Some political groups have already begun promoting "exclusionary" messages about protecting Myanmar's national culture and religion, she said.
The problem could be exacerbated by the upcoming results of national census conducted earlier this month, which will be the first full count of Myanmar's population in 30 years and will produce data about ethnic demographics.
Preliminary finding from the census are expected in July 2014, with final results in early 2015.
The census “could show that there are more Muslims in the country than people knew about,” Hayward said.
Some civil society groups have also led efforts to start anti-hate speech campaigns, she said, saying that more efforts like those would be needed in the coming months.

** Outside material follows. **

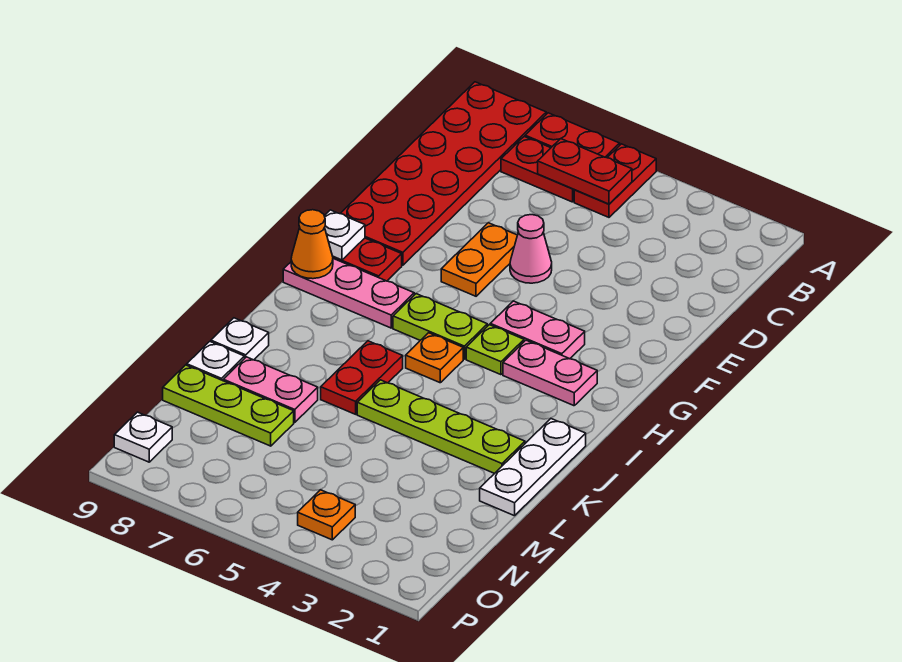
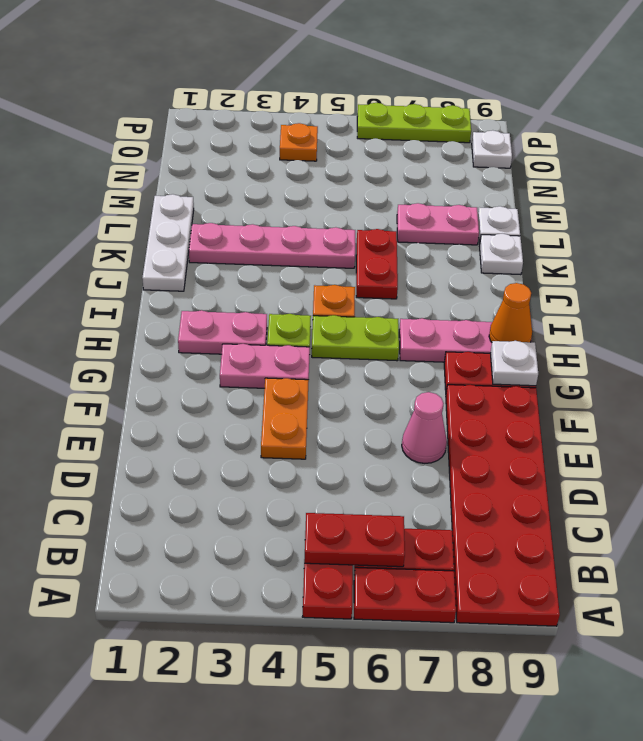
pink 1x1 cone [510,215,552,283] -> pink 1x1 cone moved to [402,392,447,463]
orange 1x2 plate [441,223,517,296] -> orange 1x2 plate moved to [261,378,309,459]
lime 1x4 plate [357,380,525,473] -> pink 1x4 plate [189,223,355,268]
lime 1x3 plate [163,365,294,446] -> lime 1x3 plate moved to [357,103,471,143]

“In the short term, in the next two years, we need Buddhist monks, Muslim imams, and a lot of other civil society and influential celebrities speaking out against hate speech and promoting coexistence as a way to ensure resilience, in the midst of the census and the campaign season,” she said.
Long-term problem
Strengthening Myanmar’s police could also help improve responses to emerging tensions, said Win Min, a research fellow at the Centre for Economic and Social Development of the Myanmar Development Resource Institute.
Setting up information centers to stop inflammatory rumors from spreading could also help violence from getting out of hand, he said.
But in the longer term, Myanmar will have to address violence that has deep roots in Myanmar’s history, dating back to ethnically divisive policies under British colonial rule, he said.
“Many ethnic and religious groups consider other groups a threat to their existence,” Win Min said.
“All of our political systems have had that intolerance,” he said, noting that even under the democratic government in power in Myanmar’s early years of post-colonial independence, leaders practiced an “exclusion policy” that sidelined some ethnic groups.
Myanmar will need to improve its education system, which deteriorated under decades of military rule, and strengthen the rule of law in order to address the deeper causes in the long run, he said.